2016-06-03 Thread Nikos Mavrogiannopoulos
On Fri, 2016-06-03 at 00:17 -0400, Dave Garrett wrote:
> Allrighty then; time to dust off and rebase an old changeset I was
> fiddling with last year on this topic:
> https://github.com/davegarrett/tls13-spec/commit/058ff1518508b094b8c9
> f1bd4096be9393f20076
> (I cleaned up a bit when rebasing, but it probably needs some work;
> was just a WIP branch, never a PR)
> This was the result of prior discussions on-list about TLS version
> intolerance. The gist of the proposal:
> 1) Freeze all the various version number fields.
> 2) Send a list of all supported versions in an extension. (version
> IDs converted to 16-bit ints instead of 8-bit pairs)
> 3) Use short (1 or 2 value, based on hello version) predefined lists
> for hellos from old clients not sending the extension.
> 4) Compare lists to find highest overlap, avoiding guesswork or
> problems with noncontinuous lists.
> 5) Forget the old mess of version intolerance existed.

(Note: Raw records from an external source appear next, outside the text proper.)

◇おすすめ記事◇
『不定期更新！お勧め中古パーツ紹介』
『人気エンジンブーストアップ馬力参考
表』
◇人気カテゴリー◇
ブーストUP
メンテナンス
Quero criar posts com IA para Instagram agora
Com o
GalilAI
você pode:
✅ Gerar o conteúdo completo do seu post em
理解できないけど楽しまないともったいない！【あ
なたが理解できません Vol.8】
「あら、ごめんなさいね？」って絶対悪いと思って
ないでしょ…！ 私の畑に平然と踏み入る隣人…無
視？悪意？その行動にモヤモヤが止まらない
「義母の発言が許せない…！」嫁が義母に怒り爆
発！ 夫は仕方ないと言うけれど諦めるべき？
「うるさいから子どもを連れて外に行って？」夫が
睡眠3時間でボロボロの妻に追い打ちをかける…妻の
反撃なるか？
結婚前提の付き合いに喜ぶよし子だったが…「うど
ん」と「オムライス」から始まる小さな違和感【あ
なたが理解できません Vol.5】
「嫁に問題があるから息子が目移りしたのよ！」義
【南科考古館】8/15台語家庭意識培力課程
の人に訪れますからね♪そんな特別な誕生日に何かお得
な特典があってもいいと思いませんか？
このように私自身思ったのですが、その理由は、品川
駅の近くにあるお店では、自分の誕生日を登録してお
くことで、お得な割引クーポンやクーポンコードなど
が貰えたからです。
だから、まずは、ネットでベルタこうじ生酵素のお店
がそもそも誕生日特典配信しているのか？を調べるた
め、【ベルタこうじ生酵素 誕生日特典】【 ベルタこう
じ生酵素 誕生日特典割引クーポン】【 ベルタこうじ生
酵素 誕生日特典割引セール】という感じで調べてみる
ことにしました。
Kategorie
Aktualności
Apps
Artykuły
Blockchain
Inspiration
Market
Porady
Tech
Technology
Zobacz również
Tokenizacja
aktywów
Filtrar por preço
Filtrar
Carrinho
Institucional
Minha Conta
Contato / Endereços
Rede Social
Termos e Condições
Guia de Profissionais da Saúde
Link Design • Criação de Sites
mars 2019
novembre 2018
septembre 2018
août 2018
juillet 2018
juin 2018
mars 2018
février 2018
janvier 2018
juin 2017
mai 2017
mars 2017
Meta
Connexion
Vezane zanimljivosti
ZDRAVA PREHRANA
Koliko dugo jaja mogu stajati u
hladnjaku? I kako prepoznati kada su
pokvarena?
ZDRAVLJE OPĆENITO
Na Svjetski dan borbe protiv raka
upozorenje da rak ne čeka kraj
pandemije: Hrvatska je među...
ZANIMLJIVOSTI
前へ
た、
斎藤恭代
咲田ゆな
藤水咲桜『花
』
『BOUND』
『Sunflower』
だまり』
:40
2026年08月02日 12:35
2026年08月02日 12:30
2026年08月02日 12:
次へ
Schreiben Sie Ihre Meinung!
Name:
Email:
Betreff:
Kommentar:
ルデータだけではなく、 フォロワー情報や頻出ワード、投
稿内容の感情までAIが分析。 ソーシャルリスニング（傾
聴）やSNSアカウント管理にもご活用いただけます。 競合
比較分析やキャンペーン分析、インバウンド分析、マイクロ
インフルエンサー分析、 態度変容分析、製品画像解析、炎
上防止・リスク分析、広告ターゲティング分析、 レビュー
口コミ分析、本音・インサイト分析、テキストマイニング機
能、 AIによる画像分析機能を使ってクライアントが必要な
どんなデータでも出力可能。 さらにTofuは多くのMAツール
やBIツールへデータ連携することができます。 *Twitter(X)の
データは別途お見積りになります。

I had originally similar thoughts, but doesn't that introduce a 4th
version negotiation mechanism? We already have the current version
negotiation mechanism(1), the extension mechanism(2), the ciphersuite
negotiation(3), and we are getting a new version negotiation mechanism
based on extensions(4).

Note that (1),(2) and (3) aren't getting away if we introduce (4). The
code will stay in implementations for more than a decade.

A simpler proposal is:
Consider TLS 1.3 as a feature, and negotiate it using an empty
extension. If the extension is present a server assumes TLS 1.3.